All values are strings — Batch substitutes them into Ref::<name> placeholders in the container command and environment at launch time.

Output parameters are not supported. DescribeJobs returns status, status reason, and the container exit code only. Persist outputs to S3 / EFS / CloudWatch Logs.

Execution flow

  1. Polysync resolves the effective queue (job attribute → platform default; error if neither set), generates a unique JobName (Polysync-<guid>, ≤ 128 chars), assembles parameters / tags / depends-on / retry / array configuration, and calls SubmitJob.

  2. The RunId is the raw JobId.

  3. Status is polled via DescribeJobs(Jobs=[JobId]):

    Batch JobStatus Polysync status
    SUBMITTED / PENDING / RUNNABLE / STARTING / RUNNING Running
    SUCCEEDED Success
    FAILED + cancellation StatusReason Cancelled
    FAILED (any other reason) Failed
    (other / null) Unknown

    Cancellation is detected by inspecting StatusReason for "Cancelled", "Canceled", "Terminated", "Job terminated", or the Polysync cancel reason.
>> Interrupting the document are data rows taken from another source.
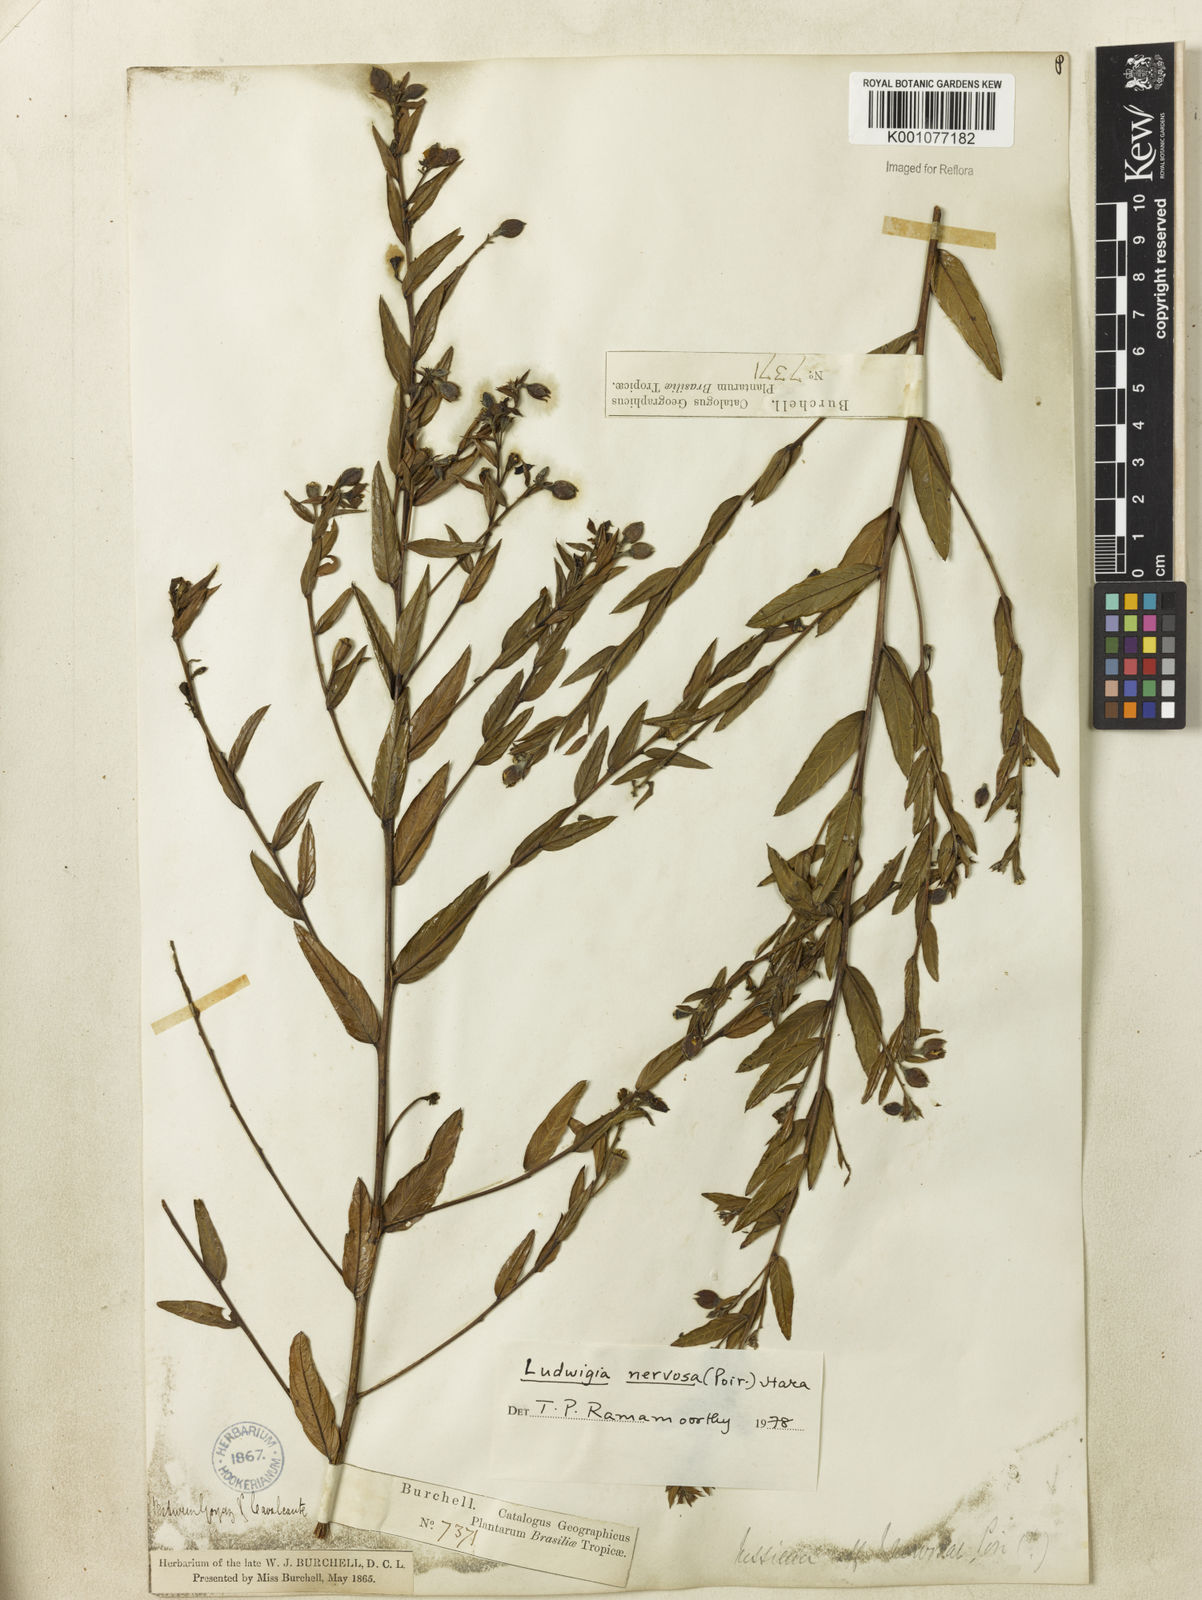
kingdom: Plantae
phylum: Tracheophyta
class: Magnoliopsida
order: Myrtales
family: Onagraceae
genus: Ludwigia
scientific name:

The message text is the StatusReason (or Container exit code: {n} if available).

  4. Cancel is supported via TerminateJob(JobId, Reason="Cancelled by Polysync") — works on both queued (SUBMITTED / PENDING / RUNNABLE) and running (STARTING / RUNNING) jobs.

Monitor URL

https://{region}.console.aws.amazon.com/batch/home?region={region}
  #jobs/detail/{jobId}

Fair-share scheduling

When the target queue uses a fair-share policy, populate Aws Batch Share Identifier (required by the queue) and optionally Aws Batch Scheduling Priority Override. For non- fair-share queues, leave both blank.

Array jobs

Set Aws Batch Array Size (2–10000) to submit an array job. AWS Batch tracks the array as a single parent job — Polysync's run status reflects the parent's aggregate state; per-child status is not yet exposed.

Best practices

  • Pin a revision on the External Id (<name>:<revision> or full ARN) when running production workloads that need reproducibility.
  • Use Aws Batch Attempt Duration Seconds for runaway-job protection; Aws Batch Retry Attempts for transient-failure retries.
  • For job DAGs spanning multiple Batch jobs, use Polysync Task dependencies rather than Aws Batch Depends On — Polysync only surfaces Batch job IDs after submit, so cross-Batch chains are awkward to wire through the attribute.

Troubleshooting

  • ClientException: Queue does not exist — the queue name on the job attribute / platform default doesn't exist in this region.
  • ClientException: Job definition X does not exist — confirm the name and that at least one revision has Status=ACTIVE.
  • Jobs stuck in RUNNABLE — the compute environment can't satisfy resource requirements. Check vCPU quotas (EC2 / Fargate) and the environment's instance types.
  • Immediate FAILED with Essential container in task exited — the container failed at startup. CloudWatch Logs stream is linked from the job detail page; common causes are missing Ref::X substitutions, missing IAM permissions, or a bad container image.